Eux aussi croient que la terre a été donnee par une promesse divine, mais aux musulmans. Eux aussi s’appuient sur des textes. Eux aussi croient que la promesse divine s’accomplira, tôt ou tard, et que « Dieu aide ceux qui s’aident eux-mêmes », ce qui signifie qu’il ne faut pas attendre sans rien faire que le happy end survienne. Aujourd’hui, ce n’est plus seulement dans les cercles du Hamas et du Jihad islamique qu’on peut entendre des jeunes expliquer que le jour viendra où le monde musulman tout entier s’enrôlera au service de la cause de la guerre contre Israël, et que ce sera une « grande guerre », terrible et globale, mais qui finira par « libérer » la terre promise. On entend maintenant cette rhétorique religieuse chez les jeunes du Fatah, qui deviennent de plus en plus orthodoxes..

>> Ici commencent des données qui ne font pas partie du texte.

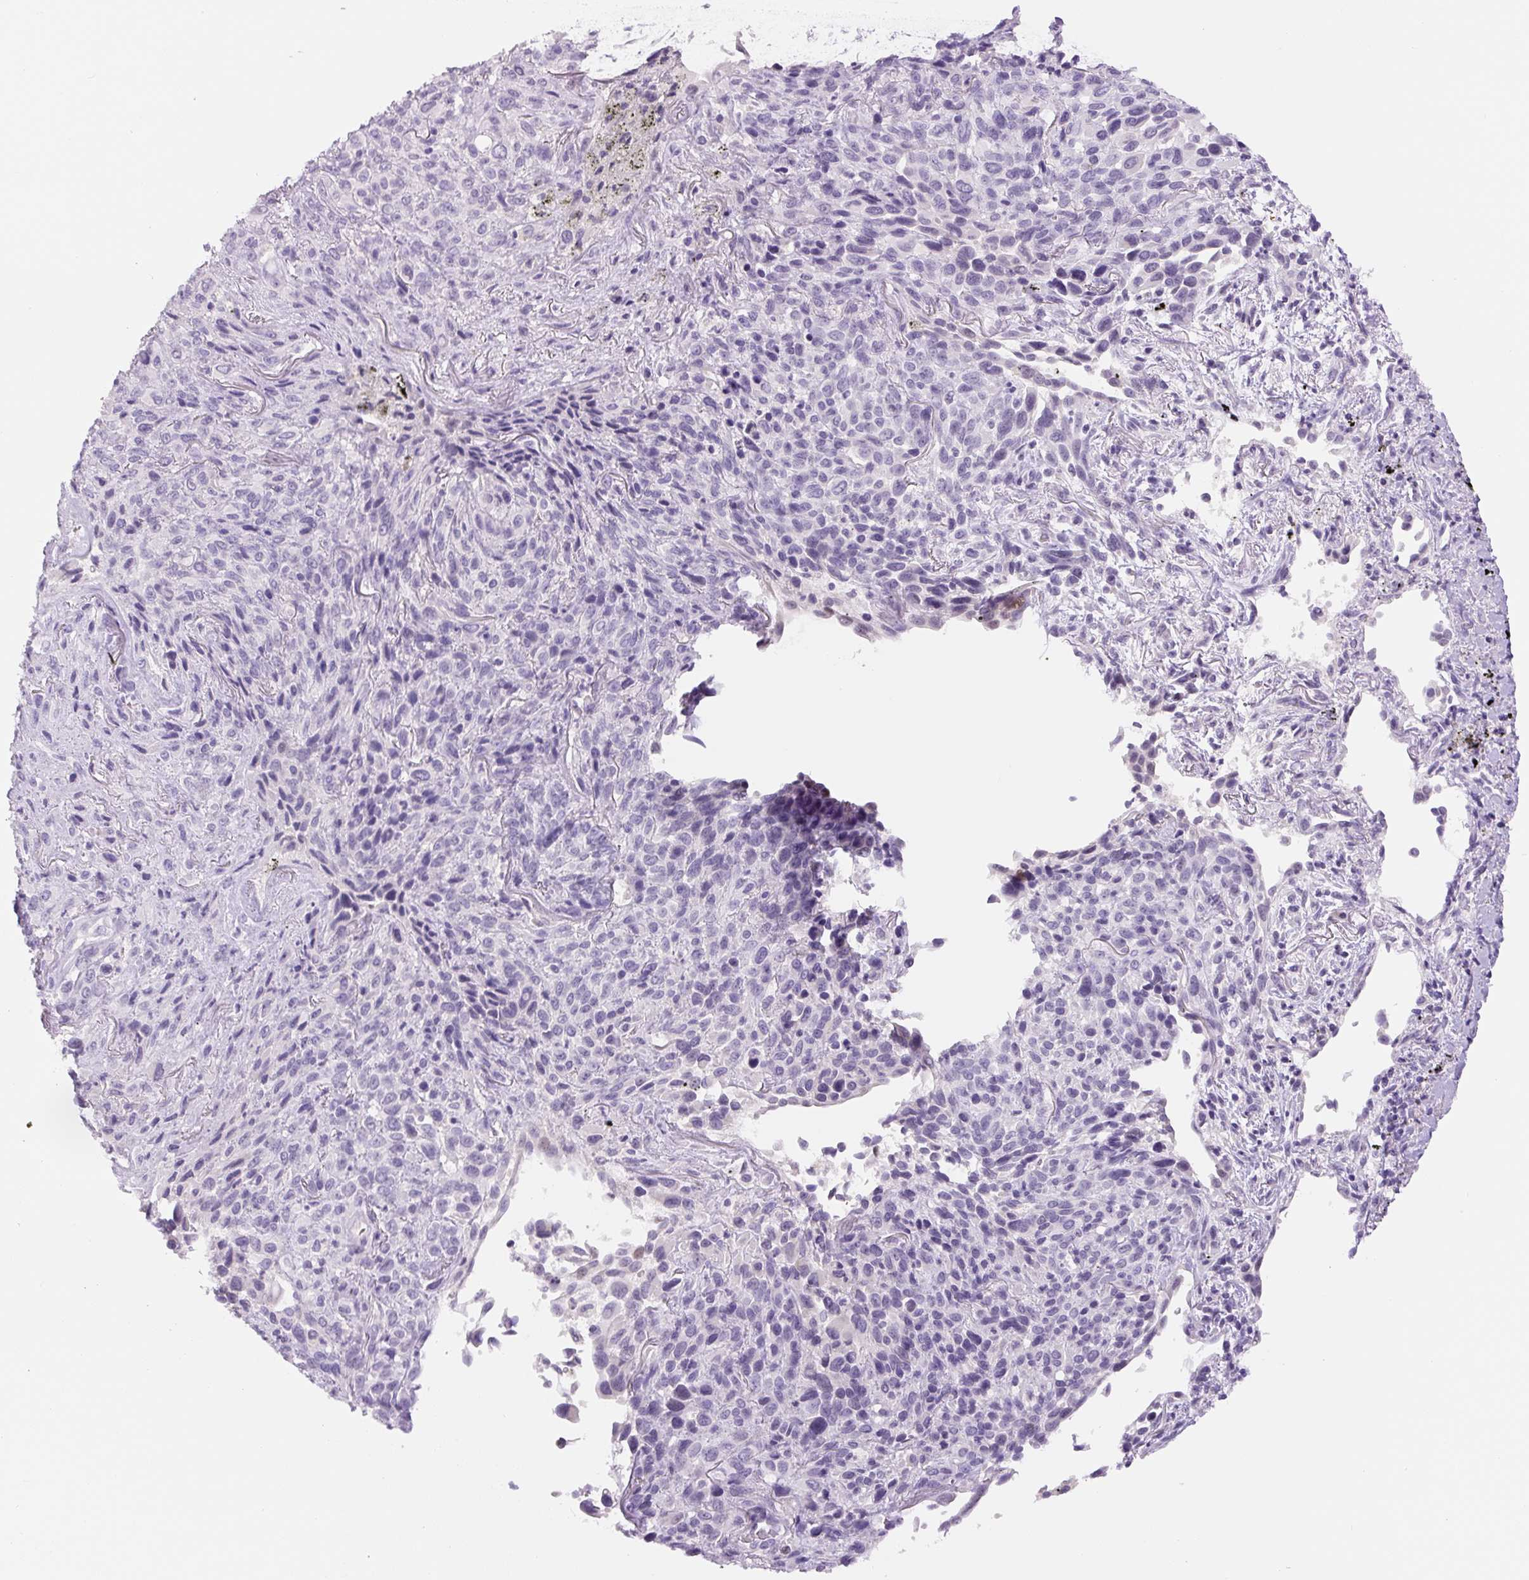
{"staining": {"intensity": "negative", "quantity": "none", "location": "none"}, "tissue": "melanoma", "cell_type": "Tumor cells", "image_type": "cancer", "snomed": [{"axis": "morphology", "description": "Malignant melanoma, Metastatic site"}, {"axis": "topography", "description": "Lung"}], "caption": "The micrograph demonstrates no staining of tumor cells in melanoma.", "gene": "SIX1", "patient": {"sex": "male", "age": 48}}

Cette logique palestinienne/islamiste catastrophiste se nourrit de la faiblesse de la société palestinienne défaite par les opérations militaires israéliennes. Et la vision juive catastrophiste se nourrit, elle, à la fois d’un sentiment de désespoir personnel face à l’échec des opérations militaires sisyphéennes à tenir la promesse d' »éradiquer le terrorisme », et d’une armée puissante qui, de plus en plus, dicte l’ordre du jour civil, alors que la limite entre foi nationaliste et foi religieuse de ses officiers les plus éminents se brouille de jour en jour.